I can be efficient when I want to be, and that is why I designate the hours of 3-6am for pointless worry. The solitude allows me to focus on any problem, perceived or real, and often several at once. It’s a real time-saver.

In addition, those are the hours in which I can achieve really accomplished fretting, because there is no likelihood that solutions are close at hand. The solution hours occur in the daytime when I’m driving somewhere and, often, not going through a red light or missing my exit. But between 3 and 6am, the answers to my problems are either elusive or insane.

Some of my daytime solutions veer a little off the reality template as well. For instance, when my laptop abruptly quits sucking up wireless, I close it and flap it in the air in the direction of our modem. And when a page doesn’t load, I bang on the keys harder. This works randomly often enough that I stick with it. Religions have been based on less.

The other night I chose a couple juicy hours after 3am to wonder if Everything I Ever Wrote would vanish into thin air. This is not something I would like. I would not like it a whole, whole lot.
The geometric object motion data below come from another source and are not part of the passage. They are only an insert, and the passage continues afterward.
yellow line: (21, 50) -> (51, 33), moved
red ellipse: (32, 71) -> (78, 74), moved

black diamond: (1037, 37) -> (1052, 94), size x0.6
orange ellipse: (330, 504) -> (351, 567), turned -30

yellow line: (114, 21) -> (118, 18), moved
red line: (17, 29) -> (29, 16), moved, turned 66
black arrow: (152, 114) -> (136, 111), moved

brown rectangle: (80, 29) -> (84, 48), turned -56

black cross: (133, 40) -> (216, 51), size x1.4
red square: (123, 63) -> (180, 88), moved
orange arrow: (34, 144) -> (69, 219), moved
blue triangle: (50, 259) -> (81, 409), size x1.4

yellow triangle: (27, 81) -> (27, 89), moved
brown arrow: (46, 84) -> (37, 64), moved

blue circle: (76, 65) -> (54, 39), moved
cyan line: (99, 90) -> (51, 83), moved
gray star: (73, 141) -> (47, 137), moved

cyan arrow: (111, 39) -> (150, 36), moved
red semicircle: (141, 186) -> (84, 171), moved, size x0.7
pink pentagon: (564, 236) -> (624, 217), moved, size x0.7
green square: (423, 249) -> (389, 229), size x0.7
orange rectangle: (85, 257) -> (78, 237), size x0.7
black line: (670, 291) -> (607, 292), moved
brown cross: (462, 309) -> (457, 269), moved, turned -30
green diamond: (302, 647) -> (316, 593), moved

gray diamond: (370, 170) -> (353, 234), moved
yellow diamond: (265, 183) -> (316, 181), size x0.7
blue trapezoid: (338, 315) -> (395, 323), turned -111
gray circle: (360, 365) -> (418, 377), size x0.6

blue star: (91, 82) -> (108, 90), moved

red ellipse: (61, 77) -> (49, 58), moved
I have written a whole, whole lot of stuff. In the last ten years I’ve written essays and doggerel and 1200 blog posts and four and a half novels and three other books. I suppose all of it would fit neatly in a small thumb drive with room left over for Wikipedia and the Word Of God but that just makes me sad.

The immediate spark to the fretfest was the notice, on my laptop, that I had not had a backup to the external hard drive for several days, and I should plug it the heck in. Well it was plugged in. Which means it wasn’t sucking out data anymore. Typical middle of the night solutions include introducing some sort of virtual lactation coach to sturdy up the USB connection. After I turn that one over for a half hour trying to find the flaw, I move on to other solutions, such as unplugging the hard drive and putting it in the freezer.

This is a solution cooked up in the midnight cauldron of memories, to wit: (1) unplugging things has a disciplinary effect, plus (2) Dave once put the smoke detectors in the freezer when they all went off in the middle of the night. (He then put in fresh batteries and reinstalled them in the morning, and he’d only put them in the freezer because we wouldn’t hear them in there, but I never made the full loop on that solution, and tend to believe, at 3am, that freezing things teaches them a lesson.)

Get your own backup service. This one’s mine.

I am paying for a backup service on my desktop computer. I don’t know what it does, really. Could be I’ve hired a group of ladies to sing Ooo, baby baby behind me. But the service does send me periodic messages, and they do ask me for more money when it runs out. I visualize all my stuff floating in the air somewhere over the midwest and trying not to bang into trolls. My hope is that when my computer crashes they will hork all of it up like a hairball and roll it back, but I really don’t know. Unfortunately, I’ve almost quit using that computer in favor of the laptop. Does my backup service know to back up my laptop too? I can spend hours in the middle of the night trying to figure that out. Sure it does! My two computers don’t talk to each other, but that’s a normal sibling thing! Anyone from the outside could tell they’re family!

Followed immediately by: of course it doesn’t know. Not only that, but Everything I Ever Wrote is probably draining out of my laptop right now in the middle of the night, out of the little holes the hard drive is no longer plugged into. That’s how it happens.

Morning. Two cups of coffee. All is clear. I contact the backup service and add my second computer and give them some more money. Took five minutes. Now to solve that damn Trump thing.